**Fragmento seleccionado**
<<<<

Poco a poco se me fue complicando hasta que yo sentí en un momento que no podía caminar”. Ella, que había bailado desde pequeñita en actividades culturales y que ya era un ícono del baile folclórico en Santa Cruz, sintió que no podía caminar.
Pero la medicina y “la fe” la fueron aliviando. “Entonces yo ya no bailo, pero sí hago calentamientos, recibo dos o tres terapias a la semana, nado, camino 12 kilómetros por día, hago zumba y tomo medicamentos”.
Desde hace 14 años, cada 14 de enero, viste al Santo Cristo Negro de Esquipulas en la celebración de su pueblo. Ora cada que se sienta en la mesa a comer, trata de visitar la iglesia a diario y es religiosa porque desde niña se sintió envuelta en la fe.
Sea medicina, fe o pura tozudez, hay algo que le permite mantenerse largos ratos de pie, como hoy, que vino la ministra de Cultura Sylvie Durán con toda una comitiva y Marlene ha estado en todas las reuniones.
Un sueño propulsor
A los 101 años, Enriqueta, madre de Marlene, le dijo que ya se quería ir. Y dejó de comer.

>>>>

**Datos extraídos**
<<<<

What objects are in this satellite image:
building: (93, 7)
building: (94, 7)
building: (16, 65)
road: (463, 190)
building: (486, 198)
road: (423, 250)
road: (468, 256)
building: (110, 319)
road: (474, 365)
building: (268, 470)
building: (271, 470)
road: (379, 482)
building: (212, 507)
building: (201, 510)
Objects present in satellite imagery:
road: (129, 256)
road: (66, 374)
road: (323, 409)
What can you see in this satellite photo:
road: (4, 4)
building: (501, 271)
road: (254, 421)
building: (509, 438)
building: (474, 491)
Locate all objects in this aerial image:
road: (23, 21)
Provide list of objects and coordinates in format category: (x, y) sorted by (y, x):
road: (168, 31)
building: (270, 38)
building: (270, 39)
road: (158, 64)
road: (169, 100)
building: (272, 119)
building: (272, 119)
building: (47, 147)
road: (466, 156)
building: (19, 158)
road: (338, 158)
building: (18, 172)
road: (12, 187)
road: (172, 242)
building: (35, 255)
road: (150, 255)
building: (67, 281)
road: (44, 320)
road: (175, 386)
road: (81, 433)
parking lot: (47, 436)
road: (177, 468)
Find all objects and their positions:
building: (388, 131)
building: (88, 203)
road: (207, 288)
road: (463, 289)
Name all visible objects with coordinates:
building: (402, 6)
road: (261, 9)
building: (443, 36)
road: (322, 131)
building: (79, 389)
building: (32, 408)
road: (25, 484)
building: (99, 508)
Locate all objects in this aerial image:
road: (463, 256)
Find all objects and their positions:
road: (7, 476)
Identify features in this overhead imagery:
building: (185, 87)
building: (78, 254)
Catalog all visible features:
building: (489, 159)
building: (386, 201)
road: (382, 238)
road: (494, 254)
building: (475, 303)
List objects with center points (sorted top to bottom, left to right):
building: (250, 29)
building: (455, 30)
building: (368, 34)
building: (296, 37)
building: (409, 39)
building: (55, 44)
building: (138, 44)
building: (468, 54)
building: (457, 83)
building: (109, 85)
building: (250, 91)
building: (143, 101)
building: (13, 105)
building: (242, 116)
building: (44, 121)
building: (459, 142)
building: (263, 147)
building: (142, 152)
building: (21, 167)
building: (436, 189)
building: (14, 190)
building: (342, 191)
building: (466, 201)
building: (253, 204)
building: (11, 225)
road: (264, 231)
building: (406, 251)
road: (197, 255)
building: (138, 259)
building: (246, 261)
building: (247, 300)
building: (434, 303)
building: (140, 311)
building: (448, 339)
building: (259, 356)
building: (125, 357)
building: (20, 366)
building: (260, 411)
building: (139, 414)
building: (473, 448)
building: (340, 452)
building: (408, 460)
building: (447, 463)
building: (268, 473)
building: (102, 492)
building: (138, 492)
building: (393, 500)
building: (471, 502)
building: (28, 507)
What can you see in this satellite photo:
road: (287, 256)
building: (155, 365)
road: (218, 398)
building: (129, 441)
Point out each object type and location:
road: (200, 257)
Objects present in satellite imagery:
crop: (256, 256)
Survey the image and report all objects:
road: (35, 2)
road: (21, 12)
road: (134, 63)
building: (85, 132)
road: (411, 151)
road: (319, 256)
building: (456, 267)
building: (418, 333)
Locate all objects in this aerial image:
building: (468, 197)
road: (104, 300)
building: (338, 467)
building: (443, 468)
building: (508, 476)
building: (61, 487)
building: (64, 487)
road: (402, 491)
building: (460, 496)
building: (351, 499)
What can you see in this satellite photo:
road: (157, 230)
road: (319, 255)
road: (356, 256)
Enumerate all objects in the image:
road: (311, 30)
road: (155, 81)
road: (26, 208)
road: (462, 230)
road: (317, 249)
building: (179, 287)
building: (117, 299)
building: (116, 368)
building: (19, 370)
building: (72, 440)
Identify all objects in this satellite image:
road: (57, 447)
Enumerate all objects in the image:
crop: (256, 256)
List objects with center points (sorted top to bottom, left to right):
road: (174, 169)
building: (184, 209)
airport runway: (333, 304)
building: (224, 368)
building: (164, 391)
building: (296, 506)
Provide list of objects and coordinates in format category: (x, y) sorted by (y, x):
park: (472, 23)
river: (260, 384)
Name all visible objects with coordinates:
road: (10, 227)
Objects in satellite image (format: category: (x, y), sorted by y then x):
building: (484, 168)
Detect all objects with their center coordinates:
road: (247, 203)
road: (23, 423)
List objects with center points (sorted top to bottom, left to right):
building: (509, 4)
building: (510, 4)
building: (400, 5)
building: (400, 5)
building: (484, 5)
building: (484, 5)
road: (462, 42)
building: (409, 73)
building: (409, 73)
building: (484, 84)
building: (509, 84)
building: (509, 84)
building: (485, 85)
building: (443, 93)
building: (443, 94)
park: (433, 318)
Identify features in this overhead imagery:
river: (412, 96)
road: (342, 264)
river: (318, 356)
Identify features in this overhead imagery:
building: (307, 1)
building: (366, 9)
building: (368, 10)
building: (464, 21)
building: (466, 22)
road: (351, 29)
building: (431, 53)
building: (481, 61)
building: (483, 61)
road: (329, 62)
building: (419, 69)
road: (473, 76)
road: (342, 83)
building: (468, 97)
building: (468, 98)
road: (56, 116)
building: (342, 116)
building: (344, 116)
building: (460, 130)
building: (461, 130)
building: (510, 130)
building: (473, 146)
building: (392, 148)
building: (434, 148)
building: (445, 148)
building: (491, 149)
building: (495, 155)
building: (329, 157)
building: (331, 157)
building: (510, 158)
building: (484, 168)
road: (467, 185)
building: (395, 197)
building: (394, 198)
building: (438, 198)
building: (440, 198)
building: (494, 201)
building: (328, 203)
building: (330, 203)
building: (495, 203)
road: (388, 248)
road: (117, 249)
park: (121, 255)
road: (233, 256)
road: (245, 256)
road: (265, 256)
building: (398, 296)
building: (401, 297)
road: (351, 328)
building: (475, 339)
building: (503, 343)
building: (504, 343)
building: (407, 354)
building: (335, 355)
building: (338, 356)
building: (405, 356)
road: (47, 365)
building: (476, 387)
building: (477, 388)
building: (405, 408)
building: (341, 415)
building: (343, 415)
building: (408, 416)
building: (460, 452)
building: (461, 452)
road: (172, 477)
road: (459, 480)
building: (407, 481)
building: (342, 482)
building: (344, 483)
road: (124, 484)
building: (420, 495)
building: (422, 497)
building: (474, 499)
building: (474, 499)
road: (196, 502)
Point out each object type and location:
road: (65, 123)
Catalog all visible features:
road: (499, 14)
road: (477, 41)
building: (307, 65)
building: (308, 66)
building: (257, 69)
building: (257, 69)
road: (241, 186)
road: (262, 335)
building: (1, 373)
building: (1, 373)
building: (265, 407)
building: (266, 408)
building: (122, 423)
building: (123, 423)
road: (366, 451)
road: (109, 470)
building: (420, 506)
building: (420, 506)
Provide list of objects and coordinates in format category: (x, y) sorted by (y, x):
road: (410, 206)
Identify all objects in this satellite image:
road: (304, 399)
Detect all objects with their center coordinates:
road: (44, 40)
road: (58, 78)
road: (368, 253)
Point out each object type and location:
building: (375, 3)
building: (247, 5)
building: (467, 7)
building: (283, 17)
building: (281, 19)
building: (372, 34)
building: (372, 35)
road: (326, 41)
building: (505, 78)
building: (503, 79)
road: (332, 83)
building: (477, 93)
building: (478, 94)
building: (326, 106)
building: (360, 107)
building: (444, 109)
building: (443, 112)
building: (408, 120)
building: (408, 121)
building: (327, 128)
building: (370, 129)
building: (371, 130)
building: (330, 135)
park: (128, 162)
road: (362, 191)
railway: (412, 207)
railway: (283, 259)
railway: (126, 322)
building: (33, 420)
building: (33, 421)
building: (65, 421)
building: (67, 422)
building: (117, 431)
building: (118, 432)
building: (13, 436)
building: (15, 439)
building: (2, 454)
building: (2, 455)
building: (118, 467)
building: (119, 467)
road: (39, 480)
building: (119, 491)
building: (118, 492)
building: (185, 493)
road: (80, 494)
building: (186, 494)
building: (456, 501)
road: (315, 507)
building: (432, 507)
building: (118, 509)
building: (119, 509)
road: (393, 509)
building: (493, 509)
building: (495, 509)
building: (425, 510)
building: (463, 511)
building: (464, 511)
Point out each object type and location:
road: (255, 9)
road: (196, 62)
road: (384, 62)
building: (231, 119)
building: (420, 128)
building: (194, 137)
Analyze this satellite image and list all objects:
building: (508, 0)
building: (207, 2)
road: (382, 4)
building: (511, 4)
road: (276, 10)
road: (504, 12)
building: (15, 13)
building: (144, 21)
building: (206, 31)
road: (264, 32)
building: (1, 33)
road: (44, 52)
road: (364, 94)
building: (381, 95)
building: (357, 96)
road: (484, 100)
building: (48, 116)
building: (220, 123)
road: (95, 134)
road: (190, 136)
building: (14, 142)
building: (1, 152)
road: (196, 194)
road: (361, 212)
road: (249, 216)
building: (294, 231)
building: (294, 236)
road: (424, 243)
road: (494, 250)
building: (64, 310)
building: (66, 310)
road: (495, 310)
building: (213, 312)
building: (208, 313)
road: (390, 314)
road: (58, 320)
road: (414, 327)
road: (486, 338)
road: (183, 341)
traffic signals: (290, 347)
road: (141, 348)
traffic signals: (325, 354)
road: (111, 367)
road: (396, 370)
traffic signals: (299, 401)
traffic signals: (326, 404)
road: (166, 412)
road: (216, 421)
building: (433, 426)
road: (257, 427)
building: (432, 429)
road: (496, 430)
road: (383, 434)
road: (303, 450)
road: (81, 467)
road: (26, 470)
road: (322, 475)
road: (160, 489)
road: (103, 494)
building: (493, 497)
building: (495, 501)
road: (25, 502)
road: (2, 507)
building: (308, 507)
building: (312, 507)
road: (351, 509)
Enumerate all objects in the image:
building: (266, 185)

>>>>

**Tareas por realizar**
**a.** Reproduce la parte del fragmento sobre Marlene que comienza en las palabras "Pero la medicina" y termina después de "todas las reuniones.".
**b.** Según el fragmento sobre Marlene, ¿cuántos kilómetros camina ella por día?
**c.** Sigue escribiendo el fragmento sobre Marlene a partir de su última oración.

**Respuestas dadas**
**a.**
Pero la medicina y “la fe” la fueron aliviando. “Entonces yo ya no bailo, pero sí hago calentamientos, recibo dos o tres terapias a la semana, nado, camino 12 kilómetros por día, hago zumba y tomo medicamentos”.
Desde hace 14 años, cada 14 de enero, viste al Santo Cristo Negro de Esquipulas en la celebración de su pueblo. Ora cada que se sienta en la mesa a comer, trata de visitar la iglesia a diario y es religiosa porque desde niña se sintió envuelta en la fe.
Sea medicina, fe o pura tozudez, hay algo que le permite mantenerse largos ratos de pie, como hoy, que vino la ministra de Cultura Sylvie Durán con toda una comitiva y Marlene ha estado en todas las reuniones.

**b.** Camina 12 kilómetros por día.

**c.**
A mí me daba mucho —hace una pausa como buscando en su cerebro la palabra adecuada— no era miedo, sino que no quería que ella me dijera eso porque no quería que ella se me fuera”, me cuenta.
El 4 de agosto del 2017, Marlene decidió llevársela para el hospital, pero pronto regresaron a casa. Unas 30 horas después, a las 4 p.m., Enriqueta falleció.
Pero no fue la última vez que la vio. Hace algunos meses, mientras dormía, Enriqueta se le apareció. En el sueño, la llevó a un lugar con muchas fotografías grandes con el rostro de personas con más de cien años en ellas.
“Yo le pude dar a ella todo lo que quería y necesitaba, excepto una fotografía grande, que ella siempre quiso”, dice Marlene con tristeza vieja.
En honor a su madre y a su sueño, Marlene lleva año y medio preparando la presentación de mañana con sus bailarines, quienes también la han ayudado a recolectar pañales y hacerle fiestas a los centenarios de la provincia. En parte porque es una deuda pendiente con su madre y en parte porque ella no hace ningún trabajo sin investigación previa, y esta era su forma de conocerlos mejor.
Dudas repentinas
En Santa Cruz ya es de noche y Marlene y yo llegamos al ensayo final, en el Centro Educativo el Espíritu Santo. Hay unos 50 bailarines de todas las edades que entran y salen de escena con perfecta coordinación. Al margen del gimnasio, algunos papás que se traen sus sillas de playa y comidas mientras acompañan a sus hijos.
Marlene los ve, los analiza y da unas pocas instrucciones. Luego saca unos minutos para practicar su parte, discretamente, sin la música de fondo.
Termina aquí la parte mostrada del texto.